Dottoressa, usted me dijo que aquí tienen ocho mil libros —comentó Brunetti—. ¿A cuántos les van a poner chip?

—A todos —respondió señalando a su alrededor con un gesto que incluía toda la planta—. Y a los manuscritos también.

—¿Cuánto tiempo cree que tardarán?

Ella lo miró con perspicacia.

—¿Qué tiene eso que ver con el robo, commissario?

—Espero que no se ofenda, dottoressa, pero estaba pensando en otros robos que pudieran producirse en el futuro.

Se quedó helada, y Brunetti pensó que les iba a pedir que se marchasen. Juntó las manos sobre el regazo y se puso a toquetearse un pellejo del pulgar. Miró a Brunetti.

—Ya ha ocurrido.

Respiró hondo e intentó hablar con voz firme, pero no lo consiguió hasta que lo intentó por segunda vez.

—Hay más.

Se hizo el silencio en el despacho. Brunetti y Vianello no se movieron un ápice, hasta que pasó más de un minuto y el comisario preguntó:

—¿Más qué, dottoressa?

—Más libros.

—¿Desaparecidos?

Ella bajó la mirada y se rascó el pulgar, pero enseguida lo dejó y miró a Brunetti.

—Sí. Quería asegurarme de que no faltase nada más, así que imprimí una de cada diez de las primeras cien páginas del catálogo y comprobé si los libros que aparecían estaban prestados o en las estanterías.

—¿Cuántos libros comprobó en total? —preguntó Brunetti.

La observó mientras pensaba y comprendía la magnitud.

—Más de ciento cuarenta —respondió.

Brunetti no vio motivos para perder más tiempo.

—¿Cuántos faltan?

—Nueve —dijo ella mirando a Vianello y después de nuevo a Brunetti—. La cosa va a peor —añadió subiendo la voz a causa del enfado—. Se lo he oído decir a colegas de todas partes, no solo de este país. Ya nada está a salvo.

Brunetti vio que se estaba apretujando las manos. Después continuó con más calma.

—No sé qué hacer: no podemos impedir que venga la gente. Los académicos necesitan los libros que tenemos aquí.

Se observó las manos y las separó.

—¿Ha acabado de comprobar la lista de los libros que pidió Nickerson? —preguntó el comisario.

—Sí.

—¿Cuántos han…? —Brunetti no encontraba la palabra adecuada.

—Ha profanado treinta y uno —respondió con la palabra que a él se le había escapado—. Eso que sepamos de momento.

—¿Y las pérdidas? —preguntó con la esperanza de que comprendiese que una vez más intentaba determinar el valor monetario.

Estaba convencido de que ella le agradecería que no estuviese preguntando cómo era posible que el asunto les hubiese pasado inadvertido.

La directora meneó la cabeza como si hablara con alguien incapaz de entender un concepto sencillo.

—Los libros están destrozados; al menos según nuestros estándares. Puede que conserven parte de su valor, como uno al que solamente le falta un mapa y ahora vale la mitad que antes, pero ya no son el mismo objeto que eran. Y los que han perdido más páginas prácticamente ya no valen nada.

Convencida de que por fin lo habían comprendido, se acercó al escritorio y regresó con la carpeta en la mano. La abrió, le entregó a Brunetti una copia de los documentos y se quedó con otra antes de volver a sentarse.
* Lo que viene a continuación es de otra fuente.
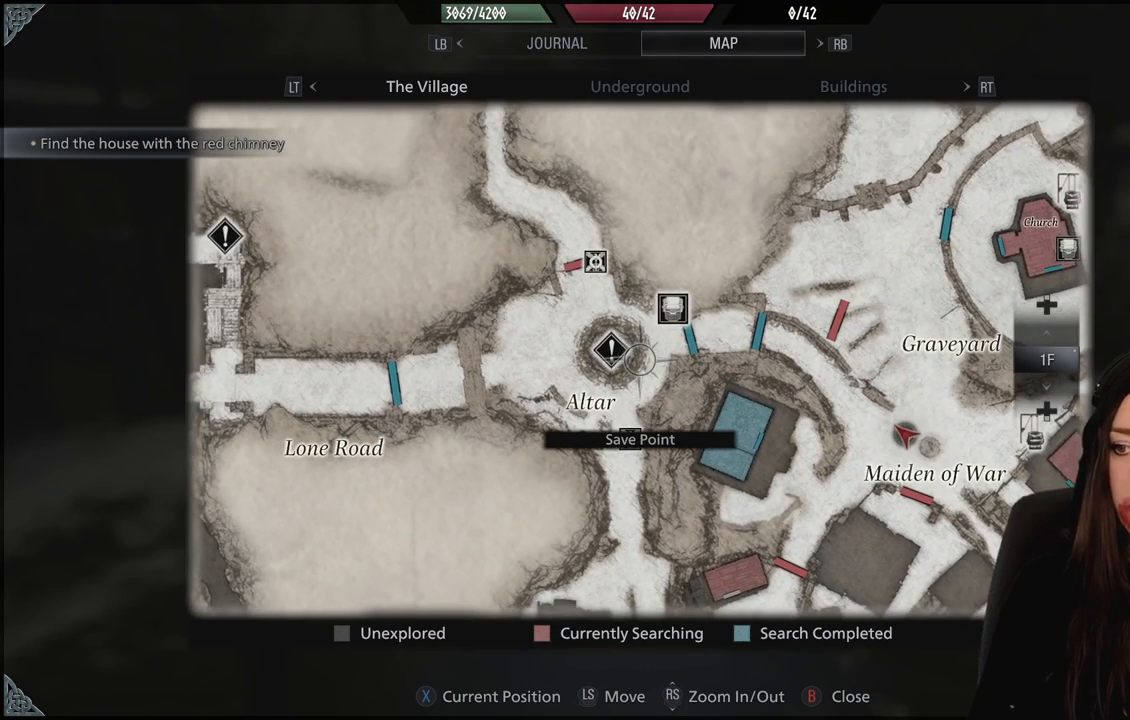
{"dt_ms": 500, "buttons": [], "left_stick": "center", "right_stick": "center", "events": [[33, "left_stick", "down-left"], [133, "left_stick", "center"], [317, "left_stick", "left"], [483, "left_stick", "center"]]}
—Estos son los libros que sabemos que ha estropeado y los precios que pagamos por los que habíamos comprado. —Se inclinó hacia delante y señaló la primera columna de cifras—. El resto fueron donaciones, así que únicamente les podemos proporcionar el último precio que se ha pagado en subastas. No hemos tenido tiempo y me temo que tampoco estoy capacitada para calcular lo que podrían valer si se vendiesen hoy. —Entonces, después de reflexionar un momento, añadió—: No sé si vale la pena saberlo.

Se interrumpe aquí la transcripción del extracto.